Provide safeguards to avoid tragic accidents in schools

What you need to know:

The issue: Safety in schools.

Our view: We ask the school inspectors to pay attention to safety measures schools with storeyed buildings have put in place to guard against accidents just as teachers should also do proper supervision when children are playing and also while out on school organised tours.

Of recent, there have been incidents of pupils dying in freak accidents at different schools. The latest is the incident that happened last week at Sir Apollo Kaggwa Primary School in Nakasero, Kampala, where a pupil in Top Class died.

There have been conflicting narratives for the cause of death.
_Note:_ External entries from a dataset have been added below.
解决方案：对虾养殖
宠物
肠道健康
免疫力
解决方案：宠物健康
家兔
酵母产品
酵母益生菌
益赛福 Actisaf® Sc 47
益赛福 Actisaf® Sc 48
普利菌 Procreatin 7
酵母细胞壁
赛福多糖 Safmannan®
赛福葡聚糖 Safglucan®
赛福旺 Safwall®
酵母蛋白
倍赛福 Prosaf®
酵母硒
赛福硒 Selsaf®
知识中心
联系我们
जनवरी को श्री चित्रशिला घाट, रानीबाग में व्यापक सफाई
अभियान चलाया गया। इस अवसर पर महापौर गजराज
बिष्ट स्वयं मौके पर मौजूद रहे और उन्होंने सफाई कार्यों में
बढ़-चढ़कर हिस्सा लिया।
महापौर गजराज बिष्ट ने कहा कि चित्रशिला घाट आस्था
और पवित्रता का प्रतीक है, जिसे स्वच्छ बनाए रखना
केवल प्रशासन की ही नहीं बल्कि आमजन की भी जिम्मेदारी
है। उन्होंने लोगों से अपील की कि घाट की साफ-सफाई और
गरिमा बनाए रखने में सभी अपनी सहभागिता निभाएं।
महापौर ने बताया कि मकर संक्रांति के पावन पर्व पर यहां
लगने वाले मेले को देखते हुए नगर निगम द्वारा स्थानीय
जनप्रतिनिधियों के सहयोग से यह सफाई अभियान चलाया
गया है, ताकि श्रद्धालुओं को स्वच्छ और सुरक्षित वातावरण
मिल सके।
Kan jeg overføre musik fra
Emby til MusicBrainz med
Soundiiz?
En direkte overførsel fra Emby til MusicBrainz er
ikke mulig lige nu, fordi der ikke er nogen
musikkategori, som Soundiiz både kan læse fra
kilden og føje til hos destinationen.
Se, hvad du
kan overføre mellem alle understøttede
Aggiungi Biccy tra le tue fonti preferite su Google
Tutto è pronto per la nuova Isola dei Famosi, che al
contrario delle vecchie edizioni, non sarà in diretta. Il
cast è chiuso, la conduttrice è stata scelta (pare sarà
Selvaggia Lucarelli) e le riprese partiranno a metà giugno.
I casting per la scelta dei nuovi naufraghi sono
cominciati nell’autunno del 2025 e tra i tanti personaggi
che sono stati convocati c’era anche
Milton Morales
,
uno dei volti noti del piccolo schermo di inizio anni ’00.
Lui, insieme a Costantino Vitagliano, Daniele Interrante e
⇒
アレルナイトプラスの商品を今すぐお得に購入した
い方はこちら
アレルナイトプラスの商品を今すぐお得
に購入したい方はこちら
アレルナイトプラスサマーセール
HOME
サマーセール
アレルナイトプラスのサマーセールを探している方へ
The school management claims that the pupil knocked a table and it hit him.

But five of seven children, who witnessed the incident, told the police detectives that someone pushed a three-legged table that hit him.

The deceased’s mother said her second child, who is in Middle Class at the same school, told them that his elder brother was pushed and tumbled down the stairs of a storeyed building.

Last month, it was reported that a Primary Five pupil of Budo Junior School died in a swimming pool and another pupil in a Kampala school died after she fell from a storeyed building.

In June 2015, two teachers of Acorn International School in Kampala were sentenced to two years and four months in jail over acting in a negligent manner after a toddler under their care died in a swimming pool.

These incidents should be an eye opener about safety of the learners while in school, which might need to be re-evaluated and it begs for some questions too.

One, should schools have storeyed buildings, especially when the learners are in the lower classes?
Two, what safeguards do schools have to protect the children from the likely accidents as a result of falling off the upper floors?

And three, do school inspectors ensure that certain minimum standards regarding safety are in place?
The likelihood of a child falling off a storeyed building is high given that they play, and many times run up and down.

We ask the school inspectors to pay attention to safety measures schools with storeyed buildings have put in place to guard against accidents just as teachers should also do proper supervision when children are playing and also while out on school organised tours.

It’s disheartening and heartrending for a parent to lose a child he dropped at school in the morning and left in the custody of the teachers.

Given that the numbers in a school may be overwhelming, it is the same reason that school managers should ensure that children entrusted in their custody are safe all the time.